# [Things to do]
(1) List each line in the records that contains the string "kern".
(2) Continue the mailing-list message about enabling the vectorizer for -Os, starting right after its final line.

[LLVMdev] Enabling the vectorizer for -Os
Jeffrey Yasskin
jyasskin at googlers.com
Wed Jun 5 19:31:01 PDT 2013
On Wed, Jun 5, 2013 at 5:51 PM, Nadav Rotem <nrotem at apple.com> wrote:
> Hi,
>
> Thanks for the feedback. I think that we agree that vectorization on -Os
> can benefit many programs. Regarding -O2 vs -O3, maybe we should set a
> higher cost threshold for O2 to increase the likelihood of improving the
> performance ? We have very few regressions on -O3 as is and with better
> cost models I believe that we can bring them close to zero, so I am not sure
> if it can help that much. Renato, I prefer not to estimate the encoding
> size of instructions. We know that vector instructions take more space to
> encode. Will knowing the exact number help us in making a better decision ?
> I don’t think so. On modern processors when running vectorizable loops, the
> code size of the vector instructions is almost never the bottleneck.
You're talking about -Os, where the user has explicitly asked the
compiler to optimize the code size. Saying that the code size isn't a
speed bottleneck seems to miss the point.
>
> On Jun 5, 2013, at 6:09 AM, David Tweed <david.tweed at arm.com> wrote:
>
> On 5 June 2013 13:32, David Tweed <david.tweed at arm.com> wrote:
>
> This is what I'd like to know about: what specific potential to change
> results have you seen in the vectorizer?

# [Stored records]
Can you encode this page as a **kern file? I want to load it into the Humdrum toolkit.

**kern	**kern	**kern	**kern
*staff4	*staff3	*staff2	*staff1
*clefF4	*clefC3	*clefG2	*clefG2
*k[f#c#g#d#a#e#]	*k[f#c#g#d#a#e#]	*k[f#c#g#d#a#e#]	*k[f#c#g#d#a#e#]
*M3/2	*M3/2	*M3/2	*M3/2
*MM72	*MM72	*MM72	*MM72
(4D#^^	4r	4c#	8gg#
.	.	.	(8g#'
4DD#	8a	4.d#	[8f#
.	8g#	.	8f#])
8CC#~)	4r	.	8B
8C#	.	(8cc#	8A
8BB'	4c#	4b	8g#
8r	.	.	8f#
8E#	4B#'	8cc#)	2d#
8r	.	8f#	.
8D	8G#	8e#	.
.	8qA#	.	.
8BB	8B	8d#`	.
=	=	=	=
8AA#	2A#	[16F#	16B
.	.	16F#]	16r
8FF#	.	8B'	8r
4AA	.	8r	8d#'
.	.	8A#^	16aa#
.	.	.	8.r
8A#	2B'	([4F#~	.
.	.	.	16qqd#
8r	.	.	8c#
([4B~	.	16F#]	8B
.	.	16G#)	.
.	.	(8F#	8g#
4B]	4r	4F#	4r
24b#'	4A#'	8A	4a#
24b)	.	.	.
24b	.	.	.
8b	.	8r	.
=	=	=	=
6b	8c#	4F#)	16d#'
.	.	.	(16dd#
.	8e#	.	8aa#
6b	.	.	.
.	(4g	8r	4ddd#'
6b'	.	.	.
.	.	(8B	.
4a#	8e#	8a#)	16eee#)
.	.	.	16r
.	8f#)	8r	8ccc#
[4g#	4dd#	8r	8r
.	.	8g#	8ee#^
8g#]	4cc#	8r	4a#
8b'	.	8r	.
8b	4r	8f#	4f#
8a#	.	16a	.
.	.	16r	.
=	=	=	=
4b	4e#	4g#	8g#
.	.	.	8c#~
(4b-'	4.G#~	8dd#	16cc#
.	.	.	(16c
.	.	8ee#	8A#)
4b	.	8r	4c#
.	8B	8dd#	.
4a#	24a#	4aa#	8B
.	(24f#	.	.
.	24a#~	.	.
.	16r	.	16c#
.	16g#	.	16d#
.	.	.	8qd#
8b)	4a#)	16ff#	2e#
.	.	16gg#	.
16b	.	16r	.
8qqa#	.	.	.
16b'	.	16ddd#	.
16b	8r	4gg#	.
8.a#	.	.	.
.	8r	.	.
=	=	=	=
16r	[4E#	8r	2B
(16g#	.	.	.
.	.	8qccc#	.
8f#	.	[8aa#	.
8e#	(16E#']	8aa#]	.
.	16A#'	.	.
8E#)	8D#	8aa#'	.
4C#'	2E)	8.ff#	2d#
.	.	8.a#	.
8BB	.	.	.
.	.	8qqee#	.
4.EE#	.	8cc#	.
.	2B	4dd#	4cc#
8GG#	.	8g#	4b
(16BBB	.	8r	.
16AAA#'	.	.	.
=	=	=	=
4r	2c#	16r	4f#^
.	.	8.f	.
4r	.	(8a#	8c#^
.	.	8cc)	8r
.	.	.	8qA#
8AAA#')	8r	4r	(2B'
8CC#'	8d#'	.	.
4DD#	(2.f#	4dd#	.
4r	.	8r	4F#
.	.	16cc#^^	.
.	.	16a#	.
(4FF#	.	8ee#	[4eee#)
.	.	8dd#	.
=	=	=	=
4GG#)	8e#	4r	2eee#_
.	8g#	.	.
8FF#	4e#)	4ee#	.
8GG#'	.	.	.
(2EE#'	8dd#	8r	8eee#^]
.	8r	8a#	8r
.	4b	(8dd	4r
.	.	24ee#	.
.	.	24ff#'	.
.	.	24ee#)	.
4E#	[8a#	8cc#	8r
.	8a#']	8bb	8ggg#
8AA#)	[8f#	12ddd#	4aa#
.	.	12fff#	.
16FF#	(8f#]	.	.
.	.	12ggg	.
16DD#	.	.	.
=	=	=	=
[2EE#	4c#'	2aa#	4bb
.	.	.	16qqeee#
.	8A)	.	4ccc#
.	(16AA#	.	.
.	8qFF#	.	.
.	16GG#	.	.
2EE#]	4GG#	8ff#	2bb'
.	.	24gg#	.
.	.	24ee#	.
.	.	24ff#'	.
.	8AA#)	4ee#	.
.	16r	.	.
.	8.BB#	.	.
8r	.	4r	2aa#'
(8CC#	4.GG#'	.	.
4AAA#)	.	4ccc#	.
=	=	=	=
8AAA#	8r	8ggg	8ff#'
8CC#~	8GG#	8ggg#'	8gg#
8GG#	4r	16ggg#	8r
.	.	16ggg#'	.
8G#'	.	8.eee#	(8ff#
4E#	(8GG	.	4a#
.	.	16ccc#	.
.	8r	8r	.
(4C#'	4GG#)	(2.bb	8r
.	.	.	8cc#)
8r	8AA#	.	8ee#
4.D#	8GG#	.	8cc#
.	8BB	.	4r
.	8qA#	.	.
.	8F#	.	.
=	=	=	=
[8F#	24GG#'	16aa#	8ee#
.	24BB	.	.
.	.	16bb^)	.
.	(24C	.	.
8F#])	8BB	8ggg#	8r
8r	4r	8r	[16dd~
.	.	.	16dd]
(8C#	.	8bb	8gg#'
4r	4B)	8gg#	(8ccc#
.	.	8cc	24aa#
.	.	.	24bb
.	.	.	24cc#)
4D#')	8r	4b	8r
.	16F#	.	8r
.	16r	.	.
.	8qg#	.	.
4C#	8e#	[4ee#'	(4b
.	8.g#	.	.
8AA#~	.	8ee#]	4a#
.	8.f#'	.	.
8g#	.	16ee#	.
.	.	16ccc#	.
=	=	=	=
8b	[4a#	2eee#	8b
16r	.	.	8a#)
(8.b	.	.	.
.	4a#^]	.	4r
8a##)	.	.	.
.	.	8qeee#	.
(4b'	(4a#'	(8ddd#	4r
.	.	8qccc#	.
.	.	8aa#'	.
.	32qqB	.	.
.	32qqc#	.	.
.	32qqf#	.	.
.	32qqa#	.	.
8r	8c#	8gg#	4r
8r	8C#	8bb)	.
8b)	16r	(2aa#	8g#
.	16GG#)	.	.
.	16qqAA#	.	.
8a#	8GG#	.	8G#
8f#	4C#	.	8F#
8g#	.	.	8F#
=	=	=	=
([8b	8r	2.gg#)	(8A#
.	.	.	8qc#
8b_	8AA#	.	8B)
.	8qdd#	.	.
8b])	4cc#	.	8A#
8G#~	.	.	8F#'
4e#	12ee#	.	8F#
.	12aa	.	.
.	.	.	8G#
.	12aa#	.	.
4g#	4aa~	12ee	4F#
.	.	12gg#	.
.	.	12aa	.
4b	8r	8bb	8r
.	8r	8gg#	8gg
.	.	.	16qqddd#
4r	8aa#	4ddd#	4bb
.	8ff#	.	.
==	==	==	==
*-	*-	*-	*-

# [Results]
(1)
Can you encode this page as a **kern file? I want to load it into the Humdrum toolkit.
**kern	**kern	**kern	**kern

(2)
>
>
> Ø No changes, just conceptual. AFAIK, the difference between the passes on
> O2 and O3 are minimal (looking at the code where this is chosen) and they
> don't seem to be particularly amazing to warrant their special place in On
> land.
>
> Ø If the argument for having auto-vec on O2 is that O3 makes no difference,
> than, why have O3 in the first place? Why not make O3 an alias to O2 and
> solve all problems?
>
> I think I'm managing to express myself unclearly again L For me the
> practical definition of "O2" is "do transformations which are pretty much
> guaranteed to actually be optimizations" rather than "do all optimizations
> which don't carry a risk of disaster". In which case the argument for or
> against vectorizing at O2 is whether it's " pretty much guaranteed to
> actually be an optimization" or not rather than whether it's an aggressive
> optimization or not. I wouldn't say the argument for auto-vec on O2 isn't
> that O3 makes no difference, it's whether the intrinsic properties of
> auto-vec pass fit with the criteria which one uses for enabling passes at
> O2. I think you were suggesting that "aggressive" transforms don't belong in
> O2 and auto-vec is "aggressive", while I tend to think of
> simplicity/performance-relaiblity as the criteria for O2 and it's unclear if
> auto-vec fits that.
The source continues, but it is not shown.